> **What is being asked**: Reproduce word for word the part of the court opinion below that runs from "Petitioner was arrested" to "id. at 861.".

> **Selected passage**:
+ + +

UNITED STATES DISTRICT COURT FOR THE MIDDLE DISTRICT OF PENNSYLVANIA
October 20, 2010
TEXROY ELLIOTT, PETITIONER
WARDEN MARTINEZ, RESPONDENT
The opinion of the court was delivered by: A. Richard Caputo United States District Judge
Texroy Joseph Elliott, an inmate presently confined at the Allenwood United States Penitentiary, White Deer, Pennsylvania (USP-Allenwood), filed this pro se habeas corpus Petition pursuant to 28 U.S.C. § 2241. Originally named as Respondents are USPAllenwood Superintendent R. Martinez, the United States Department of Homeland Security and Attorney General Eric Holder.*fn1 Service of the Petition was previously ordered.*fn2
Elliott describes himself as being a native and citizen of Jamaica who entered the United States as a lawful permanent resident in 1988. See doc. 1 at 13. According to his Petition, Elliott was convicted of unlawful delivery of a controlled substance in the Dauphin County Court of Common Pleas on August 5, 1996. As a consequence, removal proceedings were initiated by the Department of Homeland Security, Immigration and Customs Enforcement ("ICE") on the grounds that Elliott had been convicted of an aggravated felony. On October 25, 2001, Petitioner was removed from the United States.
Petitioner was arrested and charged with illegal re-entry into the United States on June 29, 2004. See id. at 20-21. Following a 2005 jury trial before Judge Conner of this Court, he was convicted of that charge and sentenced to a 100 month term of incarceration. See United States v. Elliot, 179 Fed. Appx. 859, 860 (3d Cir. 2006).*fn3 His conviction was affirmed by the Court of Appeals for the Third Circuit. See id. at 861.
Elliott's pending petition claims entitlement to federal habeas corpus relief on the basis that his due process rights were violated during the 1999 removal proceedings. Specifically, Petitioner asserts that he was denied a final removal hearing. See id. at 10. In addition to arguing that his removal was improper, Elliott also challenges the legality of his subsequent 2005 federal conviction for illegal re-entry conviction on the grounds that it resulted from an illegal removal.

+ + +

> **Saved data entries**:
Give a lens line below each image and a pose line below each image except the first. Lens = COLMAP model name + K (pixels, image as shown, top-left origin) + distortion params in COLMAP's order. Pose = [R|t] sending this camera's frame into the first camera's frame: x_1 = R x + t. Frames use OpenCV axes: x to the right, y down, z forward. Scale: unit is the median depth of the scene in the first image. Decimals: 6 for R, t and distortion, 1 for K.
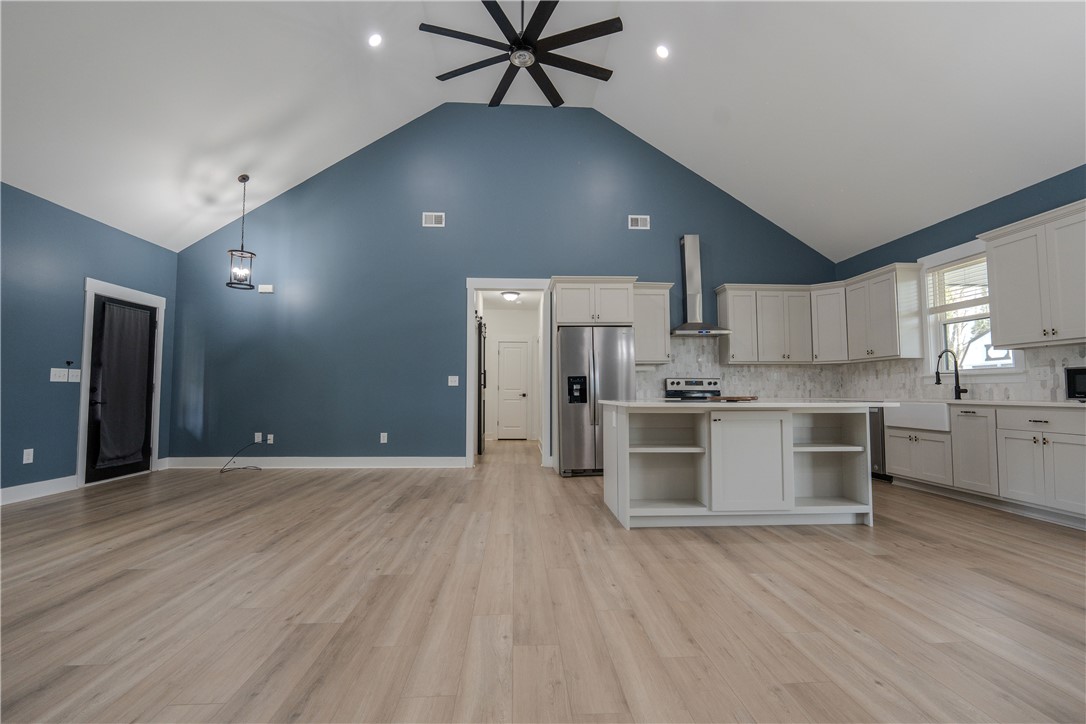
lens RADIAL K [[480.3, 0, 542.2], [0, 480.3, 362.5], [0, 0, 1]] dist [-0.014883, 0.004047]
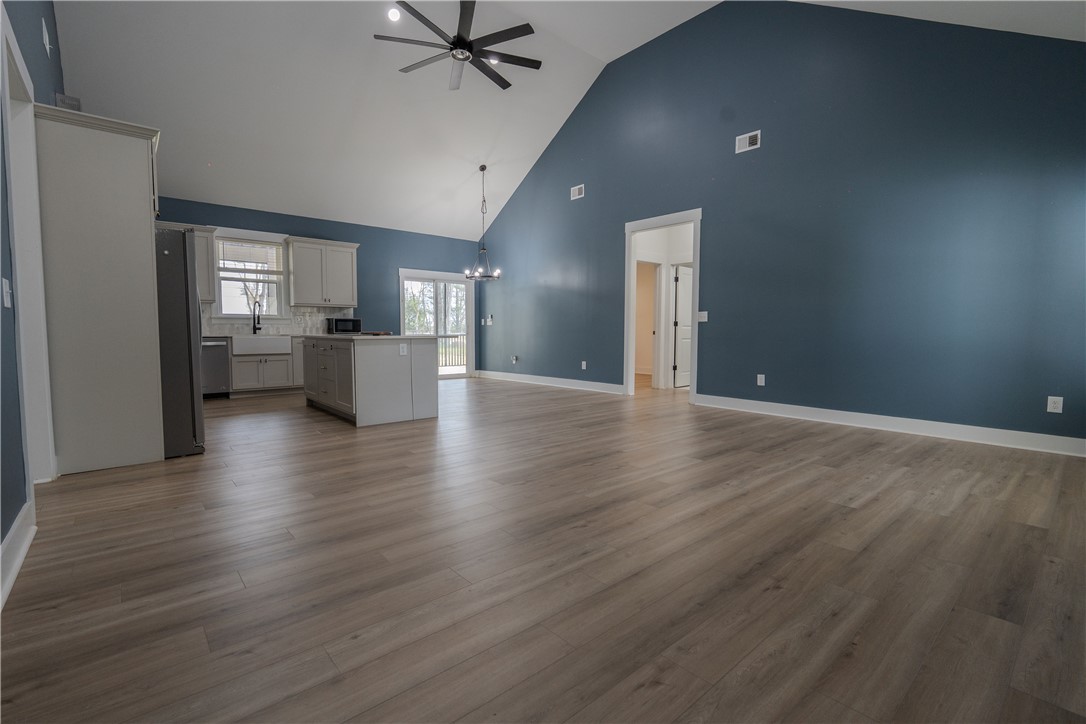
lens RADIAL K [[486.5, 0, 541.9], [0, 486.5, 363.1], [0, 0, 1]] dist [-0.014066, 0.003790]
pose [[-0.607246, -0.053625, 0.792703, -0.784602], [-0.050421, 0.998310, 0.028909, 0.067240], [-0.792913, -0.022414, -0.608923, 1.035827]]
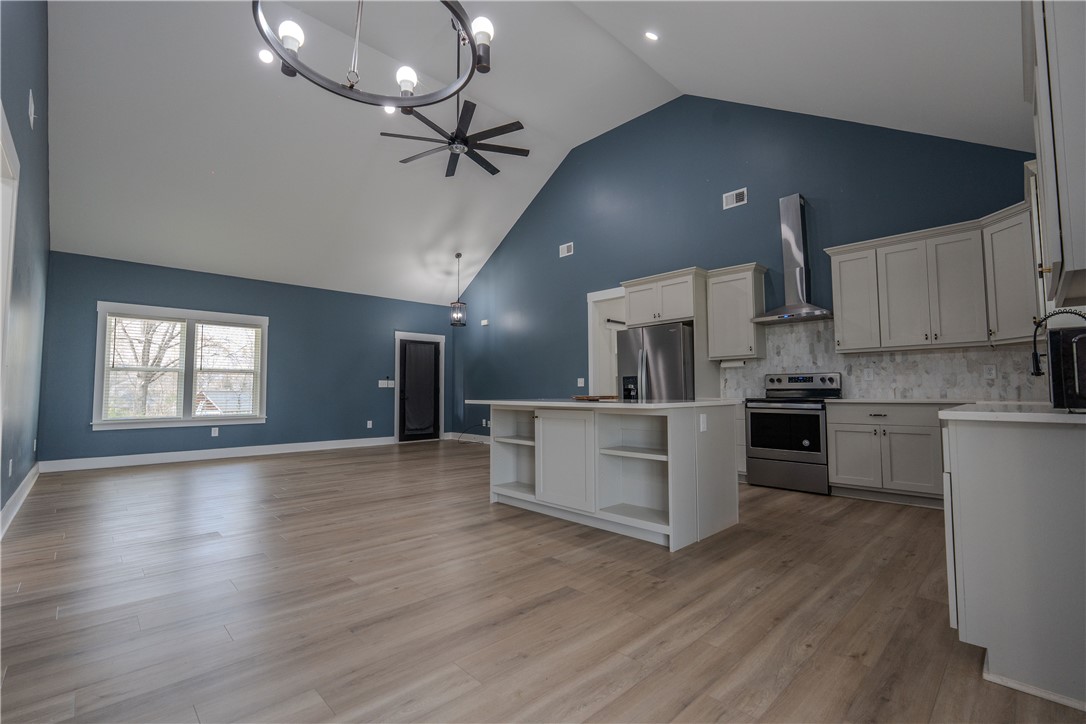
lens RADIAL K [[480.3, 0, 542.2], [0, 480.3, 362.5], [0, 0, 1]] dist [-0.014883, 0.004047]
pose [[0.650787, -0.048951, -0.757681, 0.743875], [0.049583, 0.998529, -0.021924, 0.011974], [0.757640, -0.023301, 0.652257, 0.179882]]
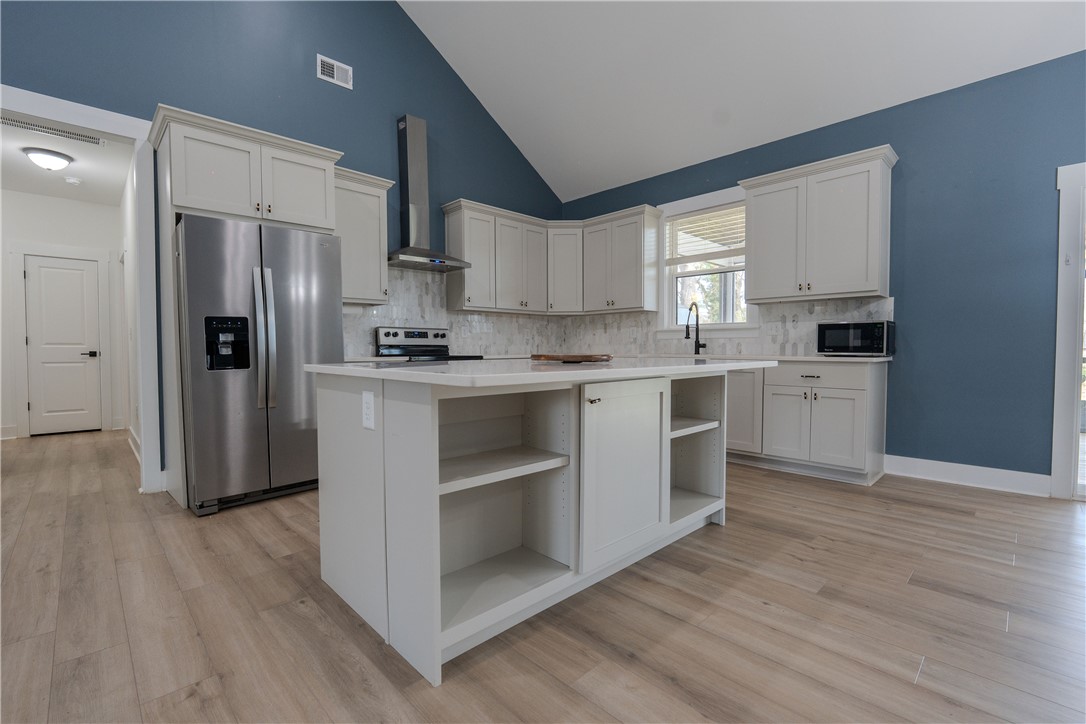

+ + +

> **Task result**:
Petitioner was arrested and charged with illegal re-entry into the United States on June 29, 2004. See id. at 20-21. Following a 2005 jury trial before Judge Conner of this Court, he was convicted of that charge and sentenced to a 100 month term of incarceration. See United States v. Elliot, 179 Fed. Appx. 859, 860 (3d Cir. 2006).*fn3 His conviction was affirmed by the Court of Appeals for the Third Circuit. See id. at 861.